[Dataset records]
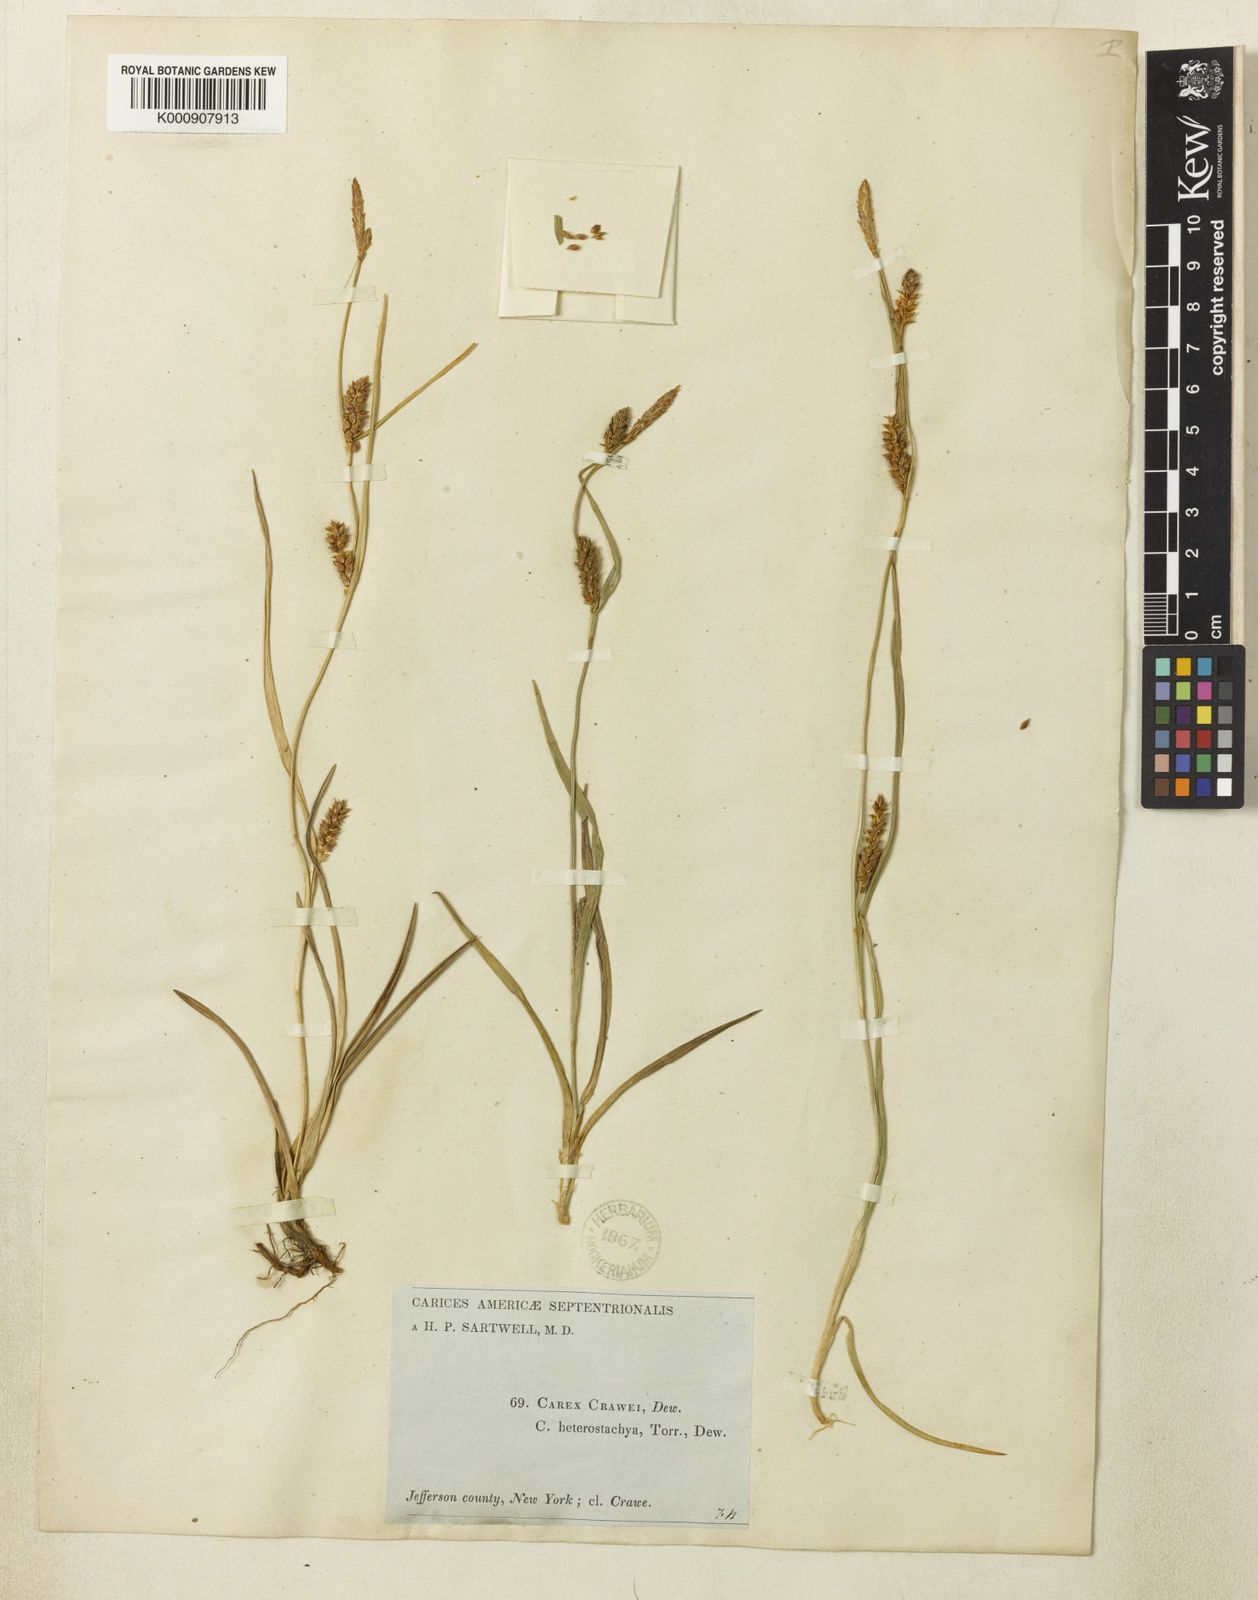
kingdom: Plantae
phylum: Tracheophyta
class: Liliopsida
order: Poales
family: Cyperaceae
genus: Carex
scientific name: Carex crawei
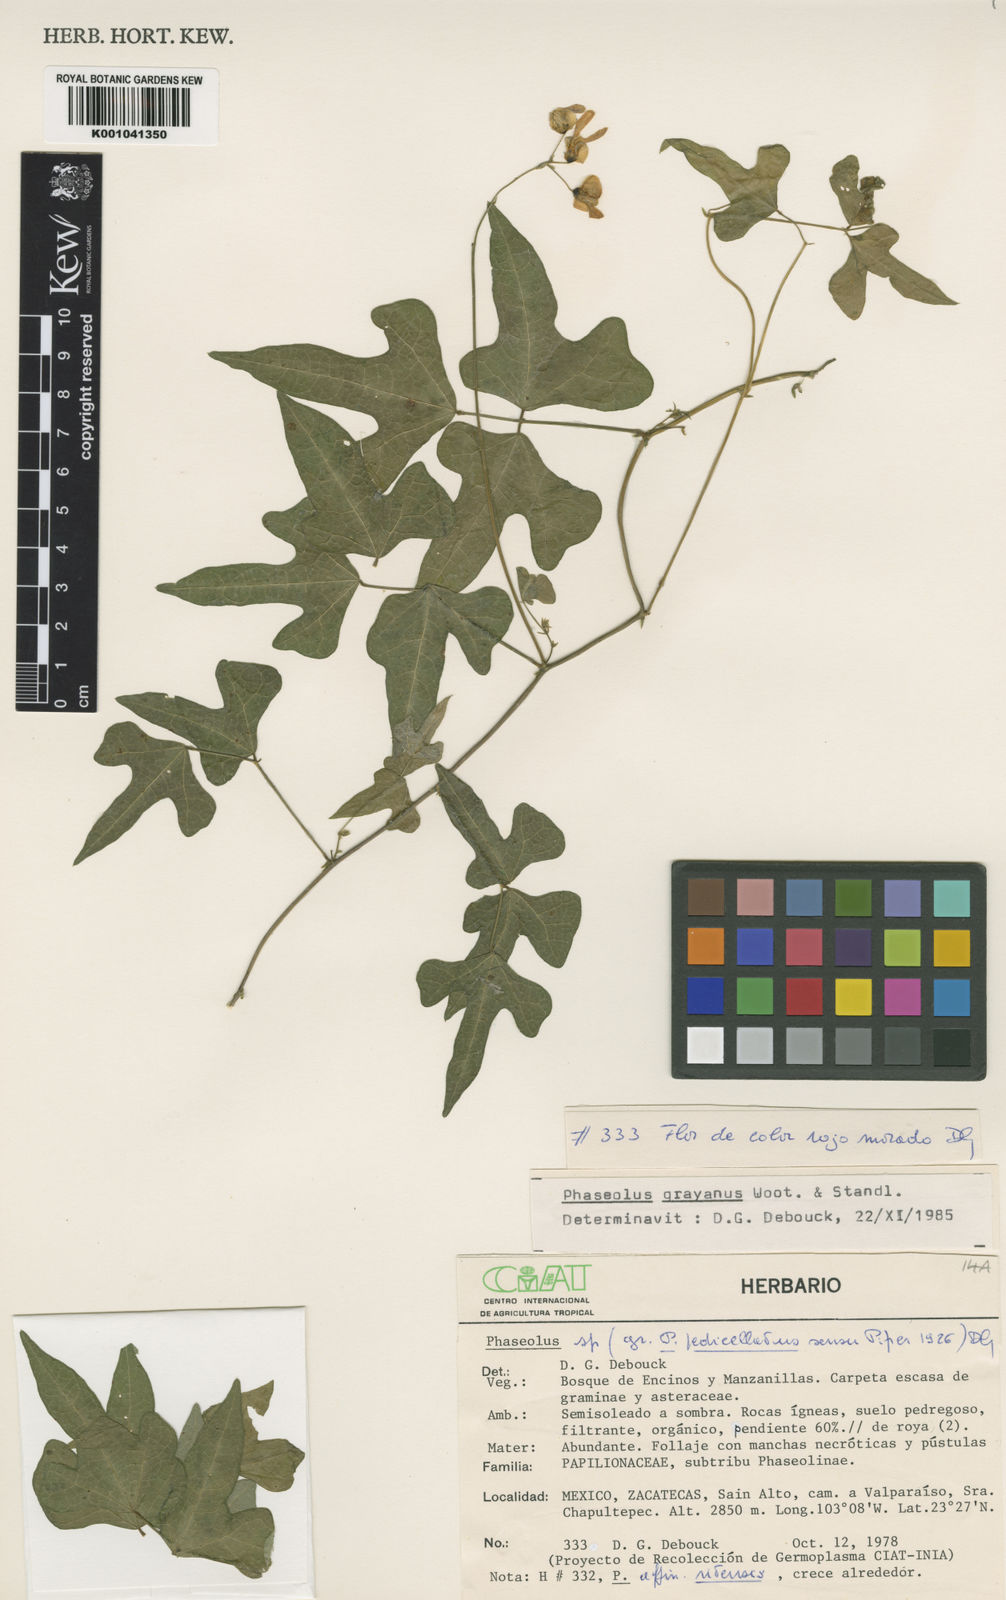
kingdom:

What needs to be done => Transcribe every line of the listing above word for word, leaving out the pictures.

Written response =>
kingdom: Plantae
phylum: Tracheophyta
class: Liliopsida
order: Poales
family: Cyperaceae
genus: Carex
scientific name: Carex crawei
kingdom:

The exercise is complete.